§ **DIRECTIONS**
**1)** Reproduce the dataloader thread word for word from "We have some" to "of every epoch.".
**2)** Answer these questions from the dataloader thread:
(a) What kind of training are the posters performing?
(b) Which sampler did they try without success?
(c) What parameter does the reply suggest passing to DataLoader?

§ **EXTRACT TO READ**
_ _ _ _

Dataloader shuffles at every epoch

akgulozlem · October 25, 2021, 1:04pm

Hello everyone,

We have some problems with the shuffling property of the dataloader. It seems that dataloader shuffles the whole data and forms new batches at the beginning of every epoch.

However, we are performing semi supervised training and we have to make sure that at every epoch the same images are sent to the model.
For example let’s say our batches are as the following:
Batch 1 consists of images [a,b,c,…]
Batch 2 consists of images [ f,g,h,…]

Batch n consists of images [x,y,z,…]

So after one epoch we need the exact same batches at the other epochs as well. Because at every epoch we are using the images a,f,… and x from the example above. The model needs other images, that’s why we cannot eliminate them, however there is also a decent amount of necessity to obtain these specific first images.

Our training method necessitates that we should shuffle the data in the very beginning, form batches from that shuffled data, and use the same exact batches in the rest of the training.

In the beginning using a dataloader wouldn’t cause any problems but as I’ve mentioned before we’ve seen that new batches are formed at each epoch. We have also tried using the SubsetRandomSampler, but couldn’t accomplish anything.

Programmer-RD-AI · October 25, 2021, 2:16pm

try passing shuffle=False * as a parameter DataLoader(dataset,shuffle=False)

_ _ _ _

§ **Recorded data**

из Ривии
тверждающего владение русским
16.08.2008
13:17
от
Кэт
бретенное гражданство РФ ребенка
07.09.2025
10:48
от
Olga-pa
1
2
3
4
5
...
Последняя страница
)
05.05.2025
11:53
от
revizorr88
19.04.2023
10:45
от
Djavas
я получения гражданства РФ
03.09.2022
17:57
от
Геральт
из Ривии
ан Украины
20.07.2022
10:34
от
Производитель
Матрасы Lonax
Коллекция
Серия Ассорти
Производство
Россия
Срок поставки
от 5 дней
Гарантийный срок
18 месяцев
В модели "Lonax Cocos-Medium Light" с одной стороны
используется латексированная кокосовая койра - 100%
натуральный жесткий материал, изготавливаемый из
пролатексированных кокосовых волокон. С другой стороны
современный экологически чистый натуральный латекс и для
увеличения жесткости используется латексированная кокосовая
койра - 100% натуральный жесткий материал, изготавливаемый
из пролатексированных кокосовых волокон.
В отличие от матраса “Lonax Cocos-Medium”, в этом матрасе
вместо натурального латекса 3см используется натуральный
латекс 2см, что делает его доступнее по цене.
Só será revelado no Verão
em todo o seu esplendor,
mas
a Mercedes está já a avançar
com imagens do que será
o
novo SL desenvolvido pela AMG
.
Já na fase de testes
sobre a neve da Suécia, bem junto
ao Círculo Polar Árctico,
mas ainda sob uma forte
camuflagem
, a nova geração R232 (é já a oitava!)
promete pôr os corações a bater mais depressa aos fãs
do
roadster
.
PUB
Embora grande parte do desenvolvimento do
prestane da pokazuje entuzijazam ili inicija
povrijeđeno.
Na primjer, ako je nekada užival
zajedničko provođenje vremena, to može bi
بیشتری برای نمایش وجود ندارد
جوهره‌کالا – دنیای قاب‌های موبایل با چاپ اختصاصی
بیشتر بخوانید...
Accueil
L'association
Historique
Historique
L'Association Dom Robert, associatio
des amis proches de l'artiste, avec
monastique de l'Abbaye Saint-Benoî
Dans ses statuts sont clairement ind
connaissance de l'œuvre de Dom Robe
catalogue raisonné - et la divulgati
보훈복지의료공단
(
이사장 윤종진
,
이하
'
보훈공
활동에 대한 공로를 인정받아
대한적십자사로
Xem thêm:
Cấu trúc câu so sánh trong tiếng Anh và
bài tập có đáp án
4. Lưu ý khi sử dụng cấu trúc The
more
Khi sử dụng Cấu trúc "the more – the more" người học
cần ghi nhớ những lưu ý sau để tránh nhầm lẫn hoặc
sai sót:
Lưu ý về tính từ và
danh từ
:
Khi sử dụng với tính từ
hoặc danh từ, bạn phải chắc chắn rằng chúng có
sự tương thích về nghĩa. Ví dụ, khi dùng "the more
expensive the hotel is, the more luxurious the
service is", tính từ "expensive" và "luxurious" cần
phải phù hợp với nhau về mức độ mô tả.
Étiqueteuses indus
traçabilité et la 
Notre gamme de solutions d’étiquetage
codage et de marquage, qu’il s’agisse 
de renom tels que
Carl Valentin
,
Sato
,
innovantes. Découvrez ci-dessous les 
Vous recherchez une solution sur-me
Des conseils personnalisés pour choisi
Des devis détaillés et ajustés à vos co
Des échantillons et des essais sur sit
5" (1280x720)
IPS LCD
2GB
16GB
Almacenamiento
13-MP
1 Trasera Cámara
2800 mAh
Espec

_ _ _ _

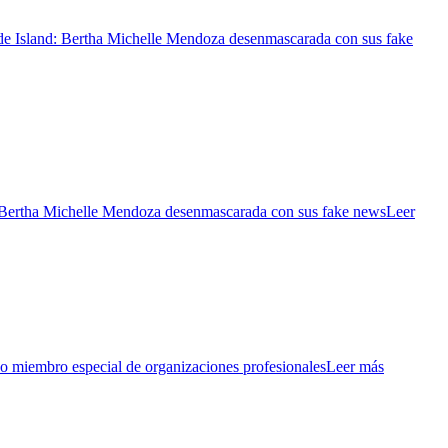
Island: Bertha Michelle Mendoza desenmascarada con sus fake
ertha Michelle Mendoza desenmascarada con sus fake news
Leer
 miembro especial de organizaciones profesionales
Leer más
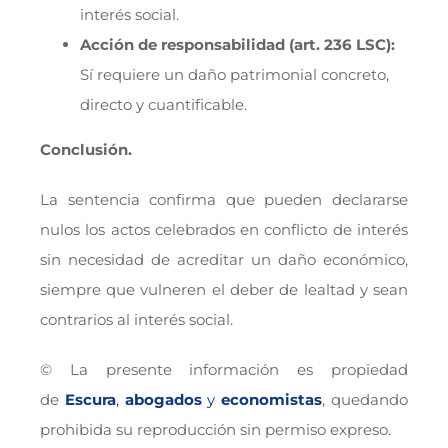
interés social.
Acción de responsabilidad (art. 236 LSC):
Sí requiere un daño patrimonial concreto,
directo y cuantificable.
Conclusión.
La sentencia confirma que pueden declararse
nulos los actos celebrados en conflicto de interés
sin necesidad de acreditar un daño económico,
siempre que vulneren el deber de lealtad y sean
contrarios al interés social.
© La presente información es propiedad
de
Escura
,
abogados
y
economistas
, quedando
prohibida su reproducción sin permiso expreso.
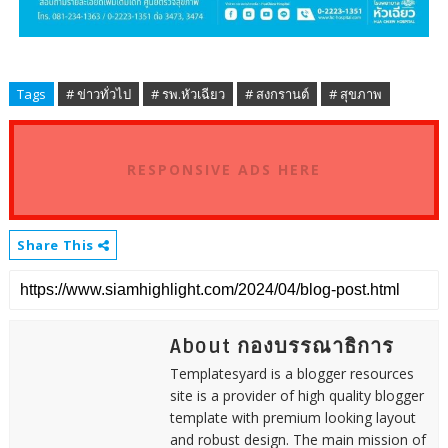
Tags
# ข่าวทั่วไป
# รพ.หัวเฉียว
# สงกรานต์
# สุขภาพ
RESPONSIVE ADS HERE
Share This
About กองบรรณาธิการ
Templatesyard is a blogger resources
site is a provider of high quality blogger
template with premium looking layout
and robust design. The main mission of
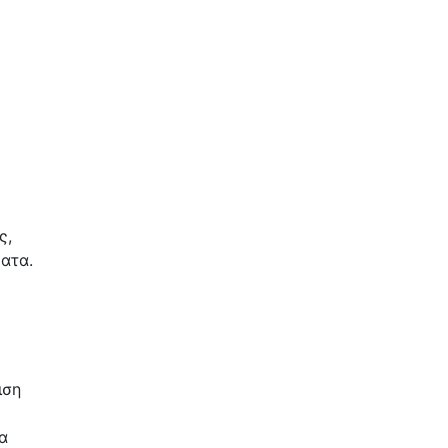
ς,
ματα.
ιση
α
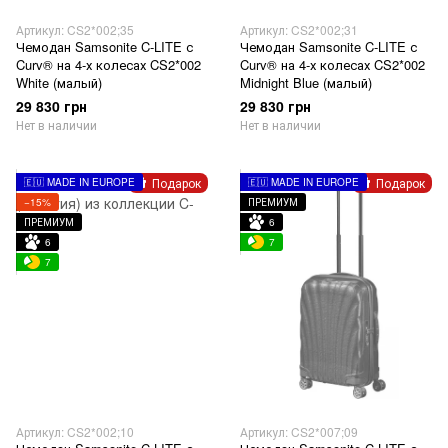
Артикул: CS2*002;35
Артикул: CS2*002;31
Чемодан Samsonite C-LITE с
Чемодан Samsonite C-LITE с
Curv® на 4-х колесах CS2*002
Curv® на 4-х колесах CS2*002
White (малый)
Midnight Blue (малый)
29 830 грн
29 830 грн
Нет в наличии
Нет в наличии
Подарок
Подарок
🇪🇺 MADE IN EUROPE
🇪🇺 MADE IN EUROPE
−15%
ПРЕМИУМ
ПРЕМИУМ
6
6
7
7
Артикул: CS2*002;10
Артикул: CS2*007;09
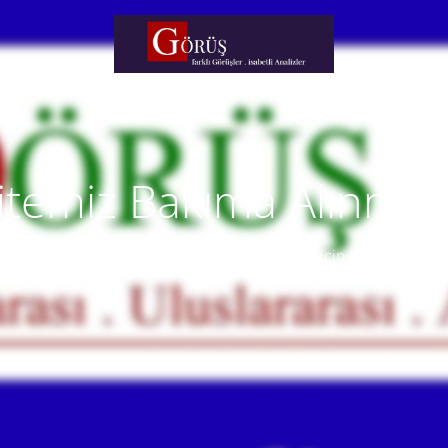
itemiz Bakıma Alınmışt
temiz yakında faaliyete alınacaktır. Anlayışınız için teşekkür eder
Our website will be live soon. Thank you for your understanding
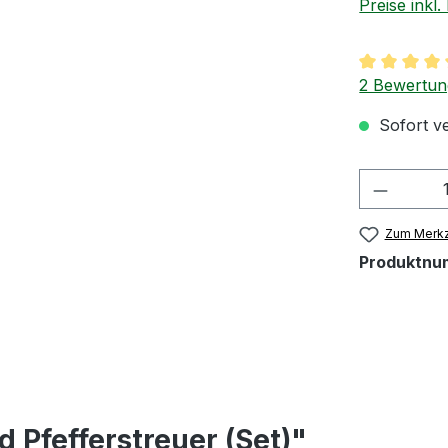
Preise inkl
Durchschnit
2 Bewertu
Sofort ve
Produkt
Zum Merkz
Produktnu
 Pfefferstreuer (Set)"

_ _ _ _

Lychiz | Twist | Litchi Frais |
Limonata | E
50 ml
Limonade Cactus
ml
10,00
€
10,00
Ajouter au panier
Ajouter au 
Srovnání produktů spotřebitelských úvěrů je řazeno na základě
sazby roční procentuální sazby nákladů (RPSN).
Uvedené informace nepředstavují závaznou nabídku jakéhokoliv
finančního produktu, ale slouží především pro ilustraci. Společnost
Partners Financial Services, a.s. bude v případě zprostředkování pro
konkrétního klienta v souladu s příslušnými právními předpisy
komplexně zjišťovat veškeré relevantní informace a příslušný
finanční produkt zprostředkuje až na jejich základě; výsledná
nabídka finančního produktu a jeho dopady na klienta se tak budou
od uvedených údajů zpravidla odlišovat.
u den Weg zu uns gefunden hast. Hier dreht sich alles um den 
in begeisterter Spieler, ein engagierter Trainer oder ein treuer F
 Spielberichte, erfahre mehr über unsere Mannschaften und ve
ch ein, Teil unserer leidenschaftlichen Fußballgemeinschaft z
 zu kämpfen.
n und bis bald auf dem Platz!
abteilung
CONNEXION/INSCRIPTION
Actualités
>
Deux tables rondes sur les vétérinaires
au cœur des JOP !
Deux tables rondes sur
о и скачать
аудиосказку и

_ _ _ _

§ **SOLUTIONS TO THE EXERCISE**
**1)**
We have some problems with the shuffling property of the dataloader. It seems that dataloader shuffles the whole data and forms new batches at the beginning of every epoch.

**2)**
(a) Semi supervised training.
(b) The SubsetRandomSampler.
(c) shuffle=False